[Saved data entries]

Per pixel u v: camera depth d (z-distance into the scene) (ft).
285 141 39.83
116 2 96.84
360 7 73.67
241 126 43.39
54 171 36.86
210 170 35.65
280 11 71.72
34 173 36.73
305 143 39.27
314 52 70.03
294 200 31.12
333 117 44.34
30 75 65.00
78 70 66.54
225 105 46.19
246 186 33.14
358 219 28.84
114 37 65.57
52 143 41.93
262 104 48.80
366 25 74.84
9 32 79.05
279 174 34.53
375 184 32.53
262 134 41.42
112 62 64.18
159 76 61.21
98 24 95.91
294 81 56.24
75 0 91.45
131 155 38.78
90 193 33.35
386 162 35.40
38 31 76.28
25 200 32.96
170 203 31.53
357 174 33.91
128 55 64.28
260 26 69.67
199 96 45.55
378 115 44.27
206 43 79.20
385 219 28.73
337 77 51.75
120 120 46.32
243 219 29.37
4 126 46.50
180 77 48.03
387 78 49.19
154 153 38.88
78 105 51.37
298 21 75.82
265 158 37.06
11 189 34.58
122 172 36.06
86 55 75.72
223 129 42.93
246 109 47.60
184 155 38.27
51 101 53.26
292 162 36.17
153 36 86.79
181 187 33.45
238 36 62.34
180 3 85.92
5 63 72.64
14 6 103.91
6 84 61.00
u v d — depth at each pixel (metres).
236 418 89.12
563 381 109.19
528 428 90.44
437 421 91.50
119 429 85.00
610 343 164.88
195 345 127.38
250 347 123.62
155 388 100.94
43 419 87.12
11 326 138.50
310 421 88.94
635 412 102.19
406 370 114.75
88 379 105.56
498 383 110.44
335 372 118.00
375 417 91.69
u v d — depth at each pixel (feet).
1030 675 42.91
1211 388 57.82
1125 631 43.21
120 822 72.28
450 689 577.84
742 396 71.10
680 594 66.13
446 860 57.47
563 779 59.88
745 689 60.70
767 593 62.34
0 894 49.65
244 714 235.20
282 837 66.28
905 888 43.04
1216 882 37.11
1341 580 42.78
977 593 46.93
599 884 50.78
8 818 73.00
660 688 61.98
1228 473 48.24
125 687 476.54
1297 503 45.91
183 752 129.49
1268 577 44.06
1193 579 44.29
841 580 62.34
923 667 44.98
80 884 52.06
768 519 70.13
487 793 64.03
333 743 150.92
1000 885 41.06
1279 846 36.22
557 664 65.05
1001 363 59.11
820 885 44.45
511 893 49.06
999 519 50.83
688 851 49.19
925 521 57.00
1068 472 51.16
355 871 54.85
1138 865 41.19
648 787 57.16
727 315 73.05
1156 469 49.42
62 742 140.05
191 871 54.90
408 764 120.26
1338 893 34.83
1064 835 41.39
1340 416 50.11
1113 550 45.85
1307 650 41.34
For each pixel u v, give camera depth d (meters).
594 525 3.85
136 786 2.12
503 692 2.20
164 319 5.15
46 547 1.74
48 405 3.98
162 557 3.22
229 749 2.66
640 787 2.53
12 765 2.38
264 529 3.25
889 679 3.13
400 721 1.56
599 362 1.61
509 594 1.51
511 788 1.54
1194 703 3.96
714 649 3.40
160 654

* _ACTIVITY_
The reply should consist of all the records, repeated exactly.

* _YOUR SOLUTION_
Per pixel u v: camera depth d (z-distance into the scene) (ft).
285 141 39.83
116 2 96.84
360 7 73.67
241 126 43.39
54 171 36.86
210 170 35.65
280 11 71.72
34 173 36.73
305 143 39.27
314 52 70.03
294 200 31.12
333 117 44.34
30 75 65.00
78 70 66.54
225 105 46.19
246 186 33.14
358 219 28.84
114 37 65.57
52 143 41.93
262 104 48.80
366 25 74.84
9 32 79.05
279 174 34.53
375 184 32.53
262 134 41.42
112 62 64.18
159 76 61.21
98 24 95.91
294 81 56.24
75 0 91.45
131 155 38.78
90 193 33.35
386 162 35.40
38 31 76.28
25 200 32.96
170 203 31.53
357 174 33.91
128 55 64.28
260 26 69.67
199 96 45.55
378 115 44.27
206 43 79.20
385 219 28.73
337 77 51.75
120 120 46.32
243 219 29.37
4 126 46.50
180 77 48.03
387 78 49.19
154 153 38.88
78 105 51.37
298 21 75.82
265 158 37.06
11 189 34.58
122 172 36.06
86 55 75.72
223 129 42.93
246 109 47.60
184 155 38.27
51 101 53.26
292 162 36.17
153 36 86.79
181 187 33.45
238 36 62.34
180 3 85.92
5 63 72.64
14 6 103.91
6 84 61.00
u v d — depth at each pixel (metres).
236 418 89.12
563 381 109.19
528 428 90.44
437 421 91.50
119 429 85.00
610 343 164.88
195 345 127.38
250 347 123.62
155 388 100.94
43 419 87.12
11 326 138.50
310 421 88.94
635 412 102.19
406 370 114.75
88 379 105.56
498 383 110.44
335 372 118.00
375 417 91.69
u v d — depth at each pixel (feet).
1030 675 42.91
1211 388 57.82
1125 631 43.21
120 822 72.28
450 689 577.84
742 396 71.10
680 594 66.13
446 860 57.47
563 779 59.88
745 689 60.70
767 593 62.34
0 894 49.65
244 714 235.20
282 837 66.28
905 888 43.04
1216 882 37.11
1341 580 42.78
977 593 46.93
599 884 50.78
8 818 73.00
660 688 61.98
1228 473 48.24
125 687 476.54
1297 503 45.91
183 752 129.49
1268 577 44.06
1193 579 44.29
841 580 62.34
923 667 44.98
80 884 52.06
768 519 70.13
487 793 64.03
333 743 150.92
1000 885 41.06
1279 846 36.22
557 664 65.05
1001 363 59.11
820 885 44.45
511 893 49.06
999 519 50.83
688 851 49.19
925 521 57.00
1068 472 51.16
355 871 54.85
1138 865 41.19
648 787 57.16
727 315 73.05
1156 469 49.42
62 742 140.05
191 871 54.90
408 764 120.26
1338 893 34.83
1064 835 41.39
1340 416 50.11
1113 550 45.85
1307 650 41.34
For each pixel u v, give camera depth d (meters).
594 525 3.85
136 786 2.12
503 692 2.20
164 319 5.15
46 547 1.74
48 405 3.98
162 557 3.22
229 749 2.66
640 787 2.53
12 765 2.38
264 529 3.25
889 679 3.13
400 721 1.56
599 362 1.61
509 594 1.51
511 788 1.54
1194 703 3.96
714 649 3.40
160 654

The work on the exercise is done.